Мейзель жил в десяти верстах всего, у Боярина даже шерсть не потемнела, но Борятинскому показалось, прошла вечность, настоящая, ветхозаветная, не наполняемая ничем. Все было ночное, жуткое, незнакомое, бросалось то в глаза, то под копыта, ухало, обдавало сырыми теплыми вздохами. Хрипло, коротко, как удавленник, вскрикивала неподалеку какая-то птица и замолчала, как только Борятинский спрыгнул с коня в мокрую черную траву. Окно у Мейзеля светилось ровным теплым светом. Борятинский пошел, потом побежал на этот свет — и птица захрипела снова, как будто летела где-то рядом, в темноте, — страшная, невидимая, неотвязная. И только на крыльце, колотя в дверь, когда птица не захрипела даже — заклокотала, Борятинский, понял, что никакой птицы вовсе нету. Это дышал он сам. Он сам.
Мейзель вышел сразу, свежий, спокойный, словно не спал — а может, правда не спал, сидел в комнате, нет, даже в пещере, наполненной таинственными устройствами, читал что-то умное на никому на свете, кроме него, не известном языке, размышлял. И вообразить было нельзя, чтобы человек, способный спасти Наденьку, играл в вист, ел лапшу или прел под тяжелой периной. Борятинский растерялся, не зная, как сладить с горой нелепых светских условностей. Сударь! Нет. Милостивый государь! Нет. Не соблаговолите ли вы. Нет. Не откажете ли вы в милости. Нет. Не будете ли вы так любезны. Черт! Сначала отрекомендоваться! Борятинский вдруг понял, что стоит на чужом крыльце в халате, в мятой сорочке и домашних туфлях — растрепанный, перепуганный человек, не знающий, как обратиться за помощью к другому человеку.

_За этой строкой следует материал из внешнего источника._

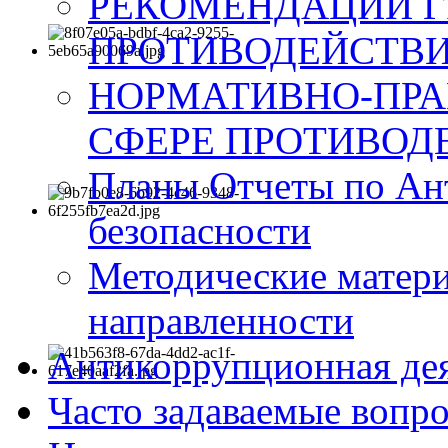
РЕКОМЕНДАЦИИ Г
ПРОТИВОДЕЙСТВИ
НОРМАТИВНО-ПРА
СФЕРЕ ПРОТИВОД
Планы Отчеты по Ан
безопасности
Методические матер
направленности
Антикоррупционная де
Часто задаваемые вопр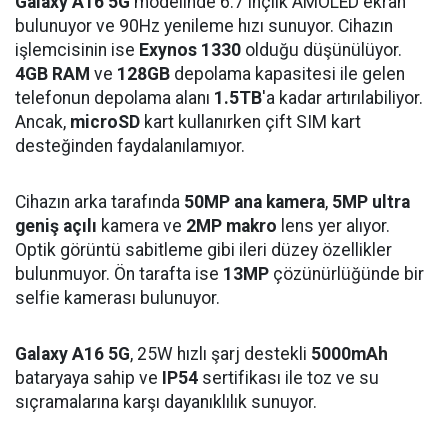
Galaxy A16 5G
modelinde 6.7 inçlik AMOLED ekran
bulunuyor ve 90Hz yenileme hızı sunuyor. Cihazın
işlemcisinin ise
Exynos 1330
olduğu düşünülüyor.
4GB RAM
ve
128GB
depolama kapasitesi ile gelen
telefonun depolama alanı
1.5TB
'a kadar artırılabiliyor.
Ancak,
microSD
kart kullanırken çift SIM kart
desteğinden faydalanılamıyor.
Cihazın arka tarafında
50MP ana kamera
,
5MP ultra
geniş açılı
kamera ve
2MP makro
lens yer alıyor.
Optik görüntü sabitleme gibi ileri düzey özellikler
bulunmuyor. Ön tarafta ise
13MP
çözünürlüğünde bir
selfie kamerası bulunuyor.
Galaxy A16 5G
, 25W hızlı şarj destekli
5000mAh
bataryaya sahip ve
IP54
sertifikası ile toz ve su
sıçramalarına karşı dayanıklılık sunuyor.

— Я вас узнал, князь, — сказал Мейзель просто. — Что случилось?
Борятинский попытался объяснить все сразу, то есть вообще все, включая птицу, темноту и то, как невозможно, как страшно Наденька оскалилась, но снова сбился и замолчал, чувствуя себя валким косноязыким идиотом — не хуже собственного кучера. Даром что по зубам дать некому. — Все очень скверно, едва выдавил он. Очень! Ради всего святого.